Oh, how he regrets that! He has issued a public apology saying his spreadsheet was crass and has removed himself from and most likely lives in mortal fear that he will never get, umm…another date again. It’s a shame too, as his cachet of dates were all very attractive women, though one received a modest 7.5 and a “keep monitoring to a minimum” rating which made me laugh out loud. I guess it’s something about the word “monitoring” that brings to mind the image of a physicist overseeing nuclear reactors.

What’s even more of a shame is that I do think it was very smart of him to keep a dating spreadsheet, regardless of its crassness. As he said himself, he’s very busy and wanted to keep track of his dates. And who can blame him, you meet a lot of people on online dating sites and it can benefit you to keep a record of the details, especially if you get to the date two stage with someone. You’ll want to remember details about that

person from the first date so that you can make great conversation and charm your way to date three, right?

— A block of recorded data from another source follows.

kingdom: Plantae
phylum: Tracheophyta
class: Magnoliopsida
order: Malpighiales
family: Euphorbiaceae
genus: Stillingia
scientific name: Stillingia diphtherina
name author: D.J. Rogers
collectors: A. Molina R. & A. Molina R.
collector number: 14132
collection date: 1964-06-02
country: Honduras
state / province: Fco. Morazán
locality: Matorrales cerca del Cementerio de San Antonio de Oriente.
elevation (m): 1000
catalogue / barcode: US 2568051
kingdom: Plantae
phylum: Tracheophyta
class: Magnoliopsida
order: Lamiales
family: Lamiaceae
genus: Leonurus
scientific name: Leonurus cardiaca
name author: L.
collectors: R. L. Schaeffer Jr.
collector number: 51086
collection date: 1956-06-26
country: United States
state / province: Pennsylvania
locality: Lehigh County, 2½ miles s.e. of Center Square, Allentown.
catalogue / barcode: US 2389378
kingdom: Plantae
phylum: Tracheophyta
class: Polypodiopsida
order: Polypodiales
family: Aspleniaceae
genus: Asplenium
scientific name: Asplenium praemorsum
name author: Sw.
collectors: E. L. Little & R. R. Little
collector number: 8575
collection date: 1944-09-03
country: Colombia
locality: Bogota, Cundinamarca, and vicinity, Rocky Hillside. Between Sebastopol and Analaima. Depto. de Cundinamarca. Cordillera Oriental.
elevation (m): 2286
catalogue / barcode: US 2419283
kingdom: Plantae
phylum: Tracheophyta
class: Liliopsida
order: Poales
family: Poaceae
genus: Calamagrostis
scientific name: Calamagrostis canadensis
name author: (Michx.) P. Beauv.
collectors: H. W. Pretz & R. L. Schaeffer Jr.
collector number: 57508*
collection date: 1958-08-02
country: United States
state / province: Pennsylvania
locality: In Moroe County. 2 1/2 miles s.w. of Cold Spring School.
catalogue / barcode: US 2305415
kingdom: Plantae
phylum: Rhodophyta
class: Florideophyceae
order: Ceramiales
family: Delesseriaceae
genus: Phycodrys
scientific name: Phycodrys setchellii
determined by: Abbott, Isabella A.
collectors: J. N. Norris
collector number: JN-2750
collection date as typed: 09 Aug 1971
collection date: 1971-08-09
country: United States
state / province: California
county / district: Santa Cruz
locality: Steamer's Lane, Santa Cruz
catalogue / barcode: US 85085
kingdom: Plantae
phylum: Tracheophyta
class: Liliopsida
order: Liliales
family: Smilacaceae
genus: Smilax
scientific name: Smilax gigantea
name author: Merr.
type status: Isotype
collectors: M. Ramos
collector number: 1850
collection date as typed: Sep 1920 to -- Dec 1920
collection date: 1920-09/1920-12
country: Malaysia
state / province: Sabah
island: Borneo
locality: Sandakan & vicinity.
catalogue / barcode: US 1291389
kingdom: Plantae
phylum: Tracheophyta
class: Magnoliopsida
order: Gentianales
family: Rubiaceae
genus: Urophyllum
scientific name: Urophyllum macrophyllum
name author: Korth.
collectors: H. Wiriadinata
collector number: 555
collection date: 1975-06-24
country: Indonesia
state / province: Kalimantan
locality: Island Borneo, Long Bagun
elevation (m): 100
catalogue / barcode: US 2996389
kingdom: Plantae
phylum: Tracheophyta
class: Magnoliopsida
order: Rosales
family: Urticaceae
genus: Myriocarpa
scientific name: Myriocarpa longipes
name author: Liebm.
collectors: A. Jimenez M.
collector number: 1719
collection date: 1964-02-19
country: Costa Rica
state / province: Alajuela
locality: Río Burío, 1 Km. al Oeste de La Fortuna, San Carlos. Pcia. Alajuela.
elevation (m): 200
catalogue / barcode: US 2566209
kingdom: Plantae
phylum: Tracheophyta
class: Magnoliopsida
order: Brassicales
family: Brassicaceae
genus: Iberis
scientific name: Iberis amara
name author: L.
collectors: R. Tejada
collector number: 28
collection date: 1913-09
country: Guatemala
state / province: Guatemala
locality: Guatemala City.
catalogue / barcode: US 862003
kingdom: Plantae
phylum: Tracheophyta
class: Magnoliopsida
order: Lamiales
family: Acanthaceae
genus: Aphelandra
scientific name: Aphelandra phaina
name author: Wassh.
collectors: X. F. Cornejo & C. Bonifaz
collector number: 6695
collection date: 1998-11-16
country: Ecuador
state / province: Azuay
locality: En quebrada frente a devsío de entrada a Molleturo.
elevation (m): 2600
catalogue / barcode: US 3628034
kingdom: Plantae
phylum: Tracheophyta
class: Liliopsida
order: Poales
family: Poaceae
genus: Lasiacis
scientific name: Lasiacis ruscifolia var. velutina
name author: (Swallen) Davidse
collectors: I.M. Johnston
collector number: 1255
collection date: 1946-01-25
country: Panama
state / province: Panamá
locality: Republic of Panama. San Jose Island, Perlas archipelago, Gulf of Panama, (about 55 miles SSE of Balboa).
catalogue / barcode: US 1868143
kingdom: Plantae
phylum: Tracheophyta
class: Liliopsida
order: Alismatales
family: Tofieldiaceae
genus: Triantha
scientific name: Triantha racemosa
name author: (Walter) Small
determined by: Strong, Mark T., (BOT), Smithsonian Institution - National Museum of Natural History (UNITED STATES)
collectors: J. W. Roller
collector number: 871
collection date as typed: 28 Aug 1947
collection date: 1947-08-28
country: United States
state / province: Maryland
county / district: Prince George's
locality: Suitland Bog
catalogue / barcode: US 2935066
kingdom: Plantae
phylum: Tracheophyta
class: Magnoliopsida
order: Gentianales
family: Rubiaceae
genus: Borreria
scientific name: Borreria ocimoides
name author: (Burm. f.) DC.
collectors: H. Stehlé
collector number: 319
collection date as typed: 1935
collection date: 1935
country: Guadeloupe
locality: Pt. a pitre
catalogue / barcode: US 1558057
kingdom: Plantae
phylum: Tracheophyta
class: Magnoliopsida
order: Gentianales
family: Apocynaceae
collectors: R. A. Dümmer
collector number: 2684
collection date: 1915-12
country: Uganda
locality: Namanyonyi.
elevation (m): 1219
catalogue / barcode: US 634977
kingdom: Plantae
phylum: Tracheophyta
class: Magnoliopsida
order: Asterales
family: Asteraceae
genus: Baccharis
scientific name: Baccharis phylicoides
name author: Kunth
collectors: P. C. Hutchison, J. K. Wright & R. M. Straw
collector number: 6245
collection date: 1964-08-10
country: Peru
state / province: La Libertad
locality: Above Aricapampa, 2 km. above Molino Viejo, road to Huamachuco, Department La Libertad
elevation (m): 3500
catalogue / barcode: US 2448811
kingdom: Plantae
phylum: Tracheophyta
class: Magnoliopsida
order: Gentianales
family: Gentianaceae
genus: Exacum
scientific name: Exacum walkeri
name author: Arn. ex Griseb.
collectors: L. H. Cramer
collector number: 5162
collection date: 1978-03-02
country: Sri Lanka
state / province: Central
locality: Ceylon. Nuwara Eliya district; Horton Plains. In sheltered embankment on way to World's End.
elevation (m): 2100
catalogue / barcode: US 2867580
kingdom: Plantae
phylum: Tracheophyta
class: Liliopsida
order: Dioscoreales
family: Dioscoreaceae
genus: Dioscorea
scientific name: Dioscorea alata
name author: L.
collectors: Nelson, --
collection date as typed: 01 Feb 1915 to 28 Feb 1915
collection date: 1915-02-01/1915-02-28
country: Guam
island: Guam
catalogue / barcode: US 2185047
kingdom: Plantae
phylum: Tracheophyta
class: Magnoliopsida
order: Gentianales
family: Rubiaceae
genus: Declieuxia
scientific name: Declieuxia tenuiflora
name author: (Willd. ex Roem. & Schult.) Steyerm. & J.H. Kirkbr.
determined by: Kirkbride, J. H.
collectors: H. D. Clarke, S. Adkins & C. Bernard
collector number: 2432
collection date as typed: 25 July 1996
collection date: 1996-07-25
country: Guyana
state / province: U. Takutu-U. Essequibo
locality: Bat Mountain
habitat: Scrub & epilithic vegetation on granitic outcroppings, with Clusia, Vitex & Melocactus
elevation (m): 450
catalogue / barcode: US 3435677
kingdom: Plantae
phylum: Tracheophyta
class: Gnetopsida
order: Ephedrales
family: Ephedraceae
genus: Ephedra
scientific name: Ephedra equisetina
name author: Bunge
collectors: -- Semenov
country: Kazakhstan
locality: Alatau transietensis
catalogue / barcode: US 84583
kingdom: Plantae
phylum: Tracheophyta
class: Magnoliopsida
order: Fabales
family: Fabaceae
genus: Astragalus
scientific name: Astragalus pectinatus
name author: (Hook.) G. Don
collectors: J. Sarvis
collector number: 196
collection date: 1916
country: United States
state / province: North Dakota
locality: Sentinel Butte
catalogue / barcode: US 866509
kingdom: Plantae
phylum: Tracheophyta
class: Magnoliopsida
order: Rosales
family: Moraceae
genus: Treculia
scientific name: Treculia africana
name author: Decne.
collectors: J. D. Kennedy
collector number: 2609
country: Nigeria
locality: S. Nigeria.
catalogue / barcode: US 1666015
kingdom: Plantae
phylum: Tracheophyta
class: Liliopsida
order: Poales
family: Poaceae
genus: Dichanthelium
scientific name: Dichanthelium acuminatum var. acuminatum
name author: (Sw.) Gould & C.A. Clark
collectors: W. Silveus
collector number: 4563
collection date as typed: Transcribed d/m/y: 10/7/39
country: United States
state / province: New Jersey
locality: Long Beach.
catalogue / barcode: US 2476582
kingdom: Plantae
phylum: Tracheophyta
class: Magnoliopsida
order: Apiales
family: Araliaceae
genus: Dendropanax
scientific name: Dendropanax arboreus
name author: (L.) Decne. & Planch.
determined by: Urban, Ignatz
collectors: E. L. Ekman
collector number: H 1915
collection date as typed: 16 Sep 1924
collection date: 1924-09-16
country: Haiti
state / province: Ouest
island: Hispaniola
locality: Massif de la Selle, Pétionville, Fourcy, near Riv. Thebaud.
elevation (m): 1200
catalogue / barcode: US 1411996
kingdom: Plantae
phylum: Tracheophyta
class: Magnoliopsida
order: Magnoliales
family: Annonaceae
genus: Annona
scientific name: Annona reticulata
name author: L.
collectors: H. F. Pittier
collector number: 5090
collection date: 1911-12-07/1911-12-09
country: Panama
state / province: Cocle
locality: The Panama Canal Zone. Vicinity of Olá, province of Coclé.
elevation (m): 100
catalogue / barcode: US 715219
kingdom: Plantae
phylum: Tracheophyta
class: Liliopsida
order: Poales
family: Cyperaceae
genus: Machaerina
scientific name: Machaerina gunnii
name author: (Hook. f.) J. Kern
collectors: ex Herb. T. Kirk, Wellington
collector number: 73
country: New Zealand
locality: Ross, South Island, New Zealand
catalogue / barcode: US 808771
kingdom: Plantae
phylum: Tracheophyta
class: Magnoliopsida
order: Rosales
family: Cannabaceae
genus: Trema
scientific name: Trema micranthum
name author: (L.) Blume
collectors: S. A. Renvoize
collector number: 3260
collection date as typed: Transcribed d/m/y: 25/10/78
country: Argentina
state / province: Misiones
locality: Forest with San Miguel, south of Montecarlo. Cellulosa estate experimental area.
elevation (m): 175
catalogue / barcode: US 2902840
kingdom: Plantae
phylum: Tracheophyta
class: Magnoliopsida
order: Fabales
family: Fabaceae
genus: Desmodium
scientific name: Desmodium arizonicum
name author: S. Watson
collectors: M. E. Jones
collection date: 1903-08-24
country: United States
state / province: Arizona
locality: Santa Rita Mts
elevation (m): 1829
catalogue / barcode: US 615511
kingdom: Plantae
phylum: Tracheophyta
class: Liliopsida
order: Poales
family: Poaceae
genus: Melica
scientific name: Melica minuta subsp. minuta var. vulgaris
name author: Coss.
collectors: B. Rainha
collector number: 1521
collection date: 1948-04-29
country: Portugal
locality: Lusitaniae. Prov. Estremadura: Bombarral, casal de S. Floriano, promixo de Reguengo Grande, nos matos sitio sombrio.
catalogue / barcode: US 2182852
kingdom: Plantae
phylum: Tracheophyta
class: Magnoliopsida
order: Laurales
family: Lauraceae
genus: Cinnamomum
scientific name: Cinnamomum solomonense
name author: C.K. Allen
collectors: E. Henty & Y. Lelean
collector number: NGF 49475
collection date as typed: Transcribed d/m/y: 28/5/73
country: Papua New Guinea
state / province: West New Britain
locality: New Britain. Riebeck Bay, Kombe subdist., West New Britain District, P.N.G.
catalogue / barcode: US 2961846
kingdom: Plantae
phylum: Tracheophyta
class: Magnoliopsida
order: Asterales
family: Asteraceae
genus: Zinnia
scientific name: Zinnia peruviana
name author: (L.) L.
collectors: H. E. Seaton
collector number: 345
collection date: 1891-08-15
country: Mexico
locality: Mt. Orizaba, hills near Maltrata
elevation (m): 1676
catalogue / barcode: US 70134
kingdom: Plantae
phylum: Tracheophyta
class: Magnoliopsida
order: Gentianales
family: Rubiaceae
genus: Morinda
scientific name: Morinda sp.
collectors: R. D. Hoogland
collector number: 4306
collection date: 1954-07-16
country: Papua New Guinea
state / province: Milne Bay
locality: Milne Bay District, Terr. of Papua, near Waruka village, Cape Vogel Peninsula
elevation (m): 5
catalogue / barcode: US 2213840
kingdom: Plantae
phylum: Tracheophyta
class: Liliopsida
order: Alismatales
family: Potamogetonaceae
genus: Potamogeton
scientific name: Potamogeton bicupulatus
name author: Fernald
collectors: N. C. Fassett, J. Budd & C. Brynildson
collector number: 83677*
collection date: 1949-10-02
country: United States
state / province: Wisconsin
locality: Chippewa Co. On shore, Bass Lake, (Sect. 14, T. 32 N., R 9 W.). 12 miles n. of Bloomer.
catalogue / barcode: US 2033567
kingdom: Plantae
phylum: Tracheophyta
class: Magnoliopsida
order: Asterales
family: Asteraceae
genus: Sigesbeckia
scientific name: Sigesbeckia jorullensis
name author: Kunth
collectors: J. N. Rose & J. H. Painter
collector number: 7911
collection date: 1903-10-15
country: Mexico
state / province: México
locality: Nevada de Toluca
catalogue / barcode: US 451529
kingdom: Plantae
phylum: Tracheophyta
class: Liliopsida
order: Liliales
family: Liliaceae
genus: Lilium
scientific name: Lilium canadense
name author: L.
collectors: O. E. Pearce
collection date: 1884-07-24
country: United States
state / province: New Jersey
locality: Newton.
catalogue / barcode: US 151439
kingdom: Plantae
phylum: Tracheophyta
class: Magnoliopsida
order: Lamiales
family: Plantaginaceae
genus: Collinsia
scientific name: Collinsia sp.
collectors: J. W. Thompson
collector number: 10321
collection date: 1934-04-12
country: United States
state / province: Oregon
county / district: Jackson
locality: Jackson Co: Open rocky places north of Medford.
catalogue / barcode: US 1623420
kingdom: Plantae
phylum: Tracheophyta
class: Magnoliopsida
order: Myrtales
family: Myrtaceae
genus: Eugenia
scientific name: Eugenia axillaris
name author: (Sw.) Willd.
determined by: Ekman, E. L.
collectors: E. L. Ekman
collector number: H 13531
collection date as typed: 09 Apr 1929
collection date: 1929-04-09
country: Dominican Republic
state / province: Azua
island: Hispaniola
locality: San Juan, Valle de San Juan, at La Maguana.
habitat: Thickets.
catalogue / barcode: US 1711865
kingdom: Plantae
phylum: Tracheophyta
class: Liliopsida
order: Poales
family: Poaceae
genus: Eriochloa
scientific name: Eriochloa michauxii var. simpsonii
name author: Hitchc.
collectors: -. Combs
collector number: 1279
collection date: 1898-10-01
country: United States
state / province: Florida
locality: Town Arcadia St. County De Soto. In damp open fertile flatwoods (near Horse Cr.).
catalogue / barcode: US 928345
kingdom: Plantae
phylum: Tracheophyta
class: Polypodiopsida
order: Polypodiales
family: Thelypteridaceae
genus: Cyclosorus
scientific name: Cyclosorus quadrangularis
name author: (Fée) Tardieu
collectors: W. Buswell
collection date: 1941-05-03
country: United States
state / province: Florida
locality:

With that in mind, here is some advice for your personal dating spreadsheet – and again I can’t emphasize PERSONAL enough:

Details: The best thing about a Dating Spreadsheet is to keep track of details so you don’t mess things up (say the wrong thing to the wrong guy). Keep track of his username (if online) & real name, what does he do, where he’s from, how you connected? It’s easy to forget these details when you’re nervous on a first date. Also, what did you talk about? Where did you go? What did you like or not like about him? And if you’re like most of us, what did you wear? Wouldn’t want to repeat an outfit (only partly joking here)!

A to F or 1 to 10? A rating system is entirely up to you. It’s for your eyes only after all. A rating system might help you, especially after consecutive dates. Someone who seemed a 7 on date one might be a 9 on date two. I recommend an A-list, B-list, and so on – just keeps it easier. Again, unless the date is really terrible, you should go on a second date to see if chemistry develops (chemistry can come WAY later in the game for women).

Tracking: This is where a Data Spreadsheet can really come in handy. Do you tend to have good first dates that don’t lead to seconds? Or are you impressed on the first date but never on the second? Sometimes, it might be you. If you’re not getting second dates, what might it be? Was it a tough day at work, and you were complaining about work – giving him the impression you’re a negative workaholic? Or, if you never want a third date, maybe you may be too picky and should ask yourself why. Is it fear?

Analysis: This is the most valuable use of a spreadsheet. As I’ve said before, waiting for love to come to you without putting any work in is not the way to approach dating. You have to put in effort and a spreadsheet can help you organize your dating life and remember important details. And because you are dating consistently, as you should, you will see over time that patterns do develop. Perhaps you might see you are attracted to attractive men only, but who disappoint you emotionally. Or maybe you like someone emotionally, but don’t want to go further because they’re not attractive enough. This is where you analyze all of the details and can learn not only about your dates but about yourself, your past and how you can improve.

Finally, dating is work but there’s always a reward: great dates, hopefully that lead to an end of spreadsheets!